Del trabajo manual a la automatización
El impacto de la plataforma se hace especialmente visible en los períodos de recategorización, cuando los estudios concentran gran parte de su carga laboral.
Según detallan desde la empresa, en los casos más simples (clientes con facturación estable y sin diferencias con la información reportada por ARCA) el proceso puede automatizarse casi por completo. La plataforma recolecta la información, la analiza, ejecuta la recategorización y genera la documentación correspondiente para el cliente, dejando al contador únicamente la revisión y confirmación final.
En términos prácticos, una tarea que antes podía demandar unos 30 minutos pasa a requerir apenas unos instantes.
En los casos más complejos, donde interviene el criterio profesional por existir otras fuentes de ingresos o inconsistencias en la información, el ahorro también resulta significativo: procesos que tradicionalmente llevaban hasta dos horas pueden resolverse en unos 15 minutos, gracias a reportes automáticos, herramientas de seguimiento y el análisis normativo incorporado al software.
“En promedio, los estudios pasan de dedicar entre 30 y 120 minutos por cliente a apenas un par de minutos. Multiplicado por cientos de monotributistas en época de recategorización, la diferencia es enorme”, destacan desde la startup.
Tres perfiles, un mismo problema por resolver
La empresa comenzó a gestarse en 2022 a partir de una mirada compartida entre un contador, Javier Borrione, un desarrollador full stack José Candiani y un economista especializado en ciencia de datos, Juan Candiani.
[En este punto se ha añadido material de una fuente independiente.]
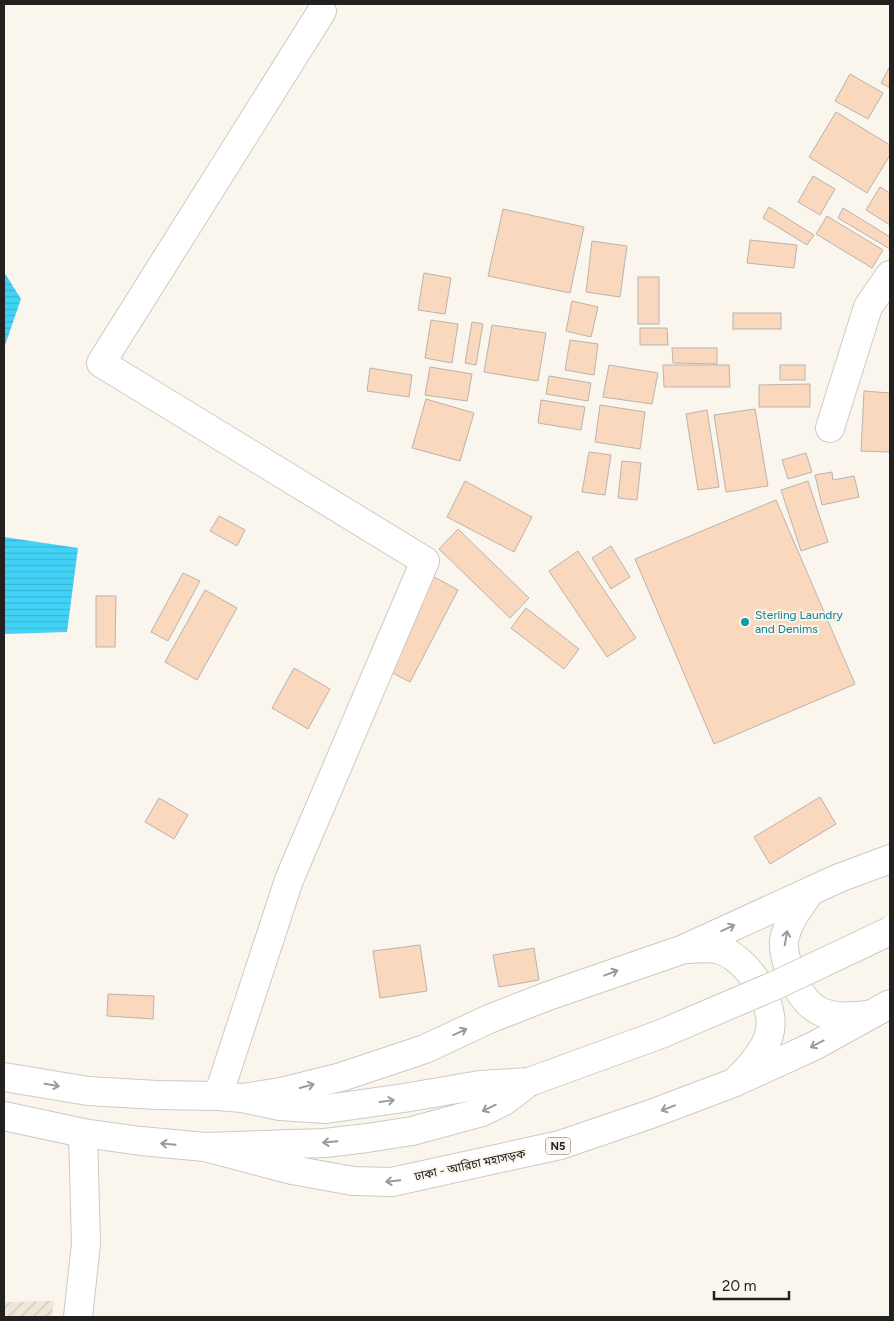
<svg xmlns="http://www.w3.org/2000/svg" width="894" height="1321" font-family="Figtree,'Noto Sans Bengali',sans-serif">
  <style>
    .industrial { fill: url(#industrial-furrows) }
    .water { fill: url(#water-rules) }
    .building { fill: #f9d8bd; stroke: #bbb3ae }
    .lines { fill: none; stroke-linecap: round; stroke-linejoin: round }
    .minor-casing { stroke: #cecac3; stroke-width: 30 }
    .highway-casing { stroke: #cecac3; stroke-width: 30 }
    .minor { stroke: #fff; stroke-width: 28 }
    .highway { stroke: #fff; stroke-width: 28 }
    .highway-bridge-casing { stroke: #cecac3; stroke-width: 30; stroke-linecap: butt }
    .highway-bridge { stroke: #fff; stroke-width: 28 }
    .oneway { stroke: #9c9b9a }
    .culture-dot { fill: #0f9aa8; stroke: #faf5ed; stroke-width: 2 }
    .labels { text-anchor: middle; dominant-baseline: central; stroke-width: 4; stroke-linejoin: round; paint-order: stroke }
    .shield { fill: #faf5ed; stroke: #64615d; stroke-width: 1 }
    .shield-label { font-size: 11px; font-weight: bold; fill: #23211f }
    .culture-label { font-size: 12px; fill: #0d838f; stroke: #faf5ed; text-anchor: start }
    .street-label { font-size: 12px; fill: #23211f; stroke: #faf5ed }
  </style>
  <defs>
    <pattern id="industrial-furrows" width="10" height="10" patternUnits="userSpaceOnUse" patternTransform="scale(1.25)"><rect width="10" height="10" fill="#f0e7d9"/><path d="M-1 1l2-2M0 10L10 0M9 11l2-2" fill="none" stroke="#cec6ba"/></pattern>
    <pattern id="water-rules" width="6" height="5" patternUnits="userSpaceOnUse" patternTransform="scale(1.25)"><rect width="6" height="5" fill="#41d3f7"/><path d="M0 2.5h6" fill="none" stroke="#39b5d3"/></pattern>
  </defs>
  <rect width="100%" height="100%" fill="#faf5ed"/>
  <polygon class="industrial" points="54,1301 52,1317 4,1317 4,1302"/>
  <g class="water">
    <polygon points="4,272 21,299 4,348"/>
    <polygon points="4,537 78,548 67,632 4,634"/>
  </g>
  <g class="building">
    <polygon points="890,66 890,88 881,83"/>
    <polygon points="850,74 883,93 868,119 835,101"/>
    <polygon points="836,112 890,145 890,155 867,193 809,157"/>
    <polygon points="813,176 835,189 820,215 798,202"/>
    <polygon points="880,187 890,193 890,225 866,210"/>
    <polygon points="769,207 814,235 807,245 763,218"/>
    <polygon points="843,208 890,237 890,249 838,218"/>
    <polygon points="503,209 584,227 570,293 488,276"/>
    <polygon points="827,216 883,250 872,268 816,234"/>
    <polygon points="750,240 797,245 794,268 747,263"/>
    <polygon points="592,241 627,246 620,297 586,292"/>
    <polygon points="424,273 451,278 445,314 418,310"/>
    <rect x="638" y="277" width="21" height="47"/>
    <polygon points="572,301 598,307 591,337 566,331"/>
    <rect x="733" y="313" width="48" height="16"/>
    <polygon points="431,320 458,324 452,363 425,358"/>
    <polygon points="472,322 483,324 476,365 465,363"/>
    <polygon points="492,325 546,333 538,381 484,372"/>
    <polygon points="640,328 667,328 668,345 640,345"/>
    <polygon points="570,340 598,344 594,375 565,370"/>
    <polygon points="672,348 717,348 717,364 673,363"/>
    <polygon points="609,365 658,373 652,404 603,397"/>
    <polygon points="663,365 729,365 730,387 664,387"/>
    <rect x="780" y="365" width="25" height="15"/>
    <polygon points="430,367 472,374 467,401 425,395"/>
    <polygon points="370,368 412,375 409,397 367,391"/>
    <polygon points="549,376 591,383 588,401 546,394"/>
    <polygon points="810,384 810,407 759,407 759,385"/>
    <polygon points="864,391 890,393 890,452 861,451"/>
    <polygon points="426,399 474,413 460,461 412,448"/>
    <polygon points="541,400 585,407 581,430 538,423"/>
    <polygon points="600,405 645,412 640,449 595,442"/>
    <polygon points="755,409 768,486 726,492 714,415"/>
    <polygon points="707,410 719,487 698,490 686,414"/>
    <polygon points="589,452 611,455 605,495 582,492"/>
    <polygon points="806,453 812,472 788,479 782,460"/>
    <polygon points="622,461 641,463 637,500 618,498"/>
    <polygon points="832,472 833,480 854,476 859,497 822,505 815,475"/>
    <polygon points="465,481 532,517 514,552 447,517"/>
    <polygon points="808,481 828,542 801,551 781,490"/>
    <polygon points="776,500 855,684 714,744 635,559"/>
    <polygon points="219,516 245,530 237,546 210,531"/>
    <polygon points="458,529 529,598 510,618 439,549"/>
    <polygon points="611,546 630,577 611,589 592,558"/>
    <polygon points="578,551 636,638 607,657 549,571"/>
    <polygon points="183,573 200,581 168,641 151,632"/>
    <polygon points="429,574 458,590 410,682 381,667"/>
    <polygon points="205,590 237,608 197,680 165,662"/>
    <polygon points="96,596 116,596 115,647 96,647"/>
    <polygon points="526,608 579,649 564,669 511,628"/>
    <polygon points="294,668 330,689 308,729 272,708"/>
    <polygon points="820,797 836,824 770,864 754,837"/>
    <polygon points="159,798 188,815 174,839 145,822"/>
    <polygon points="420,945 427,991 380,998 373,951"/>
    <polygon points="534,948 539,980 499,987 493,955"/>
    <polygon points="108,994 154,996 153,1019 107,1016"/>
  </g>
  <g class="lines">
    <defs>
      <g id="minor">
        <polyline points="830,428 868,307 890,275"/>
        <polyline points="218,1096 289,880 425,561 101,363 322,11"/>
        <polyline points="78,1317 86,1244 83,1133"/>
      </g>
      <g id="highway">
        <path d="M810 892C799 908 788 921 784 940 783 952 787 964 791 974 807 1014 827 1020 868 1015"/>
        <path d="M686 949C695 949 707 947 717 949 747 956 778 1005 769 1035 764 1052 750 1067 738 1079"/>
        <polyline points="4,1077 88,1091 157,1095 218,1096 242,1098 280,1106 326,1109 404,1098 480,1085 529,1082"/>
        <polyline points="242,1098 281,1092 341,1077 425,1049 489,1019 548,996 684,949 839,878 890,859"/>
        <polyline points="4,1116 83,1133 141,1141 205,1147 325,1143 367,1138 412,1131 482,1112 504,1101 529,1082"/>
        <polyline points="205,1147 292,1170 353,1181 392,1182 560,1145 651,1114 733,1083 814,1046 890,1004"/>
      </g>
    </defs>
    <use href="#minor" class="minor-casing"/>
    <use href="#highway" class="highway-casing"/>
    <use href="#minor" class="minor"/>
    <use href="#highway" class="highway"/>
    <defs>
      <polyline id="highway-bridge" points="529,1082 661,1034 776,985 890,931"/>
    </defs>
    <use href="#highway-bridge" class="highway-bridge-casing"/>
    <use href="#highway-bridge" class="highway-bridge"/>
  </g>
  <defs><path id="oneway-shaft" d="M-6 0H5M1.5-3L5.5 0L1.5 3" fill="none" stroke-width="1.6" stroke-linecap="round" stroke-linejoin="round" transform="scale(1.25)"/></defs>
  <g class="oneway">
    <use href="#oneway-shaft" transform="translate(728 928) rotate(-25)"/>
    <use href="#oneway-shaft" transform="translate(786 938) rotate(-80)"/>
    <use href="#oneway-shaft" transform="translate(611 973) rotate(-21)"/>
    <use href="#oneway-shaft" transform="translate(460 1032) rotate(-25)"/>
    <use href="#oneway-shaft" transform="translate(817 1044) rotate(152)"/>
    <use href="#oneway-shaft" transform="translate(52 1085) rotate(9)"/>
    <use href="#oneway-shaft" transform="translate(307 1086) rotate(-15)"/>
    <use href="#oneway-shaft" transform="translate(387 1101) rotate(-8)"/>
    <use href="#oneway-shaft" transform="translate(489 1108) rotate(154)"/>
    <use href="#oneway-shaft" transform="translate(668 1108) rotate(159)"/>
    <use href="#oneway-shaft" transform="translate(330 1142) rotate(175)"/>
    <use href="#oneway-shaft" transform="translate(168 1144) rotate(-175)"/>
    <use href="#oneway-shaft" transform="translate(393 1181) rotate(174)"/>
  </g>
  <circle class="culture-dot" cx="745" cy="622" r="5"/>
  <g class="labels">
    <rect class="shield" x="545.5" y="1137.5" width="25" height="17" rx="4"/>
    <g class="shield-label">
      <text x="558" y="1146">N5</text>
    </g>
    <g class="culture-label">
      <text x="755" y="615">Sterling Laundry<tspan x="755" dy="14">and Denims</tspan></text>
    </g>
    <g class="street-label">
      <text transform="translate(470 1165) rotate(-12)">ঢাকা - আরিচা মহাসড়ক</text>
    </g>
  </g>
  <rect width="894" height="1321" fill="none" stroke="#23211f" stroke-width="10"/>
  <path d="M714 1291v8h75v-8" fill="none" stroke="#23211f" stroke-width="2.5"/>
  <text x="722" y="1291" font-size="15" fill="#23211f" stroke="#faf5ed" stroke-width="4" paint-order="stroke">20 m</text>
</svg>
Actualmente el equipo está integrado por siete personas. La plantilla reúne dos contadores, dos desarrolladores, dos profesionales comerciales y un economista especializado en ciencia de datos, todos formados en la Universidad Nacional de Córdoba.
Javier Borrione, José Candiani y Juan Candiani, fundadores y socios de Acont.
Los tres coincidieron en que el régimen del monotributo representaba un mercado con enorme potencial, impulsado por el crecimiento de las plataformas digitales, el trabajo independiente y la aceleración que produjo la pandemia sobre las llamadas gig economies.
“La idea fue automatizar toda la carga operativa de asistir a un monotributista para que el contador pueda atender muchos más clientes, mejor y con mayor rentabilidad”, explican.
Detrás del proyecto también hay una motivación que sus fundadores califican como “romántica”: fortalecer uno de los sectores más dinámicos de la economía argentina. “Queríamos potenciar la economía desde una de sus piezas fundamentales: los monotributistas”, sostienen.
IA sí, pero con el contador tomando las decisiones
Aunque la inteligencia artificial ocupa un lugar central dentro de la plataforma, desde Acont remarcan que su objetivo nunca fue reemplazar al profesional.
En lugar de funcionar como un chatbot, la herramienta utiliza modelos de machine learning para analizar patrones de facturación y gastos, proyectar la categoría del contribuyente y anticipar posibles inconvenientes antes de que aparezcan.
Sin embargo, la decisión final continúa estando en manos del contador. “El sistema tributario argentino tiene una complejidad enorme. Hay cuestiones donde el criterio profesional, la experiencia y la responsabilidad frente al cliente son irremplazables. Acont no toma decisiones: las prepara, las analiza y las presenta. El estudio siempre tiene la última palabra”, explican.
La startup también obtuvo reconocimientos de FONSOFT, Emprende Industria de la Provincia de Córdoba y BID Lab. Hoy, sin embargo, el foco está puesto en otra parte: “Hace un par de años decidimos dejar de aplicar a premios. Preferimos concentrarnos completamente en mejorar el servicio para los estudios contables que trabajan con nosotros. Ellos son nuestros mejores validadores”.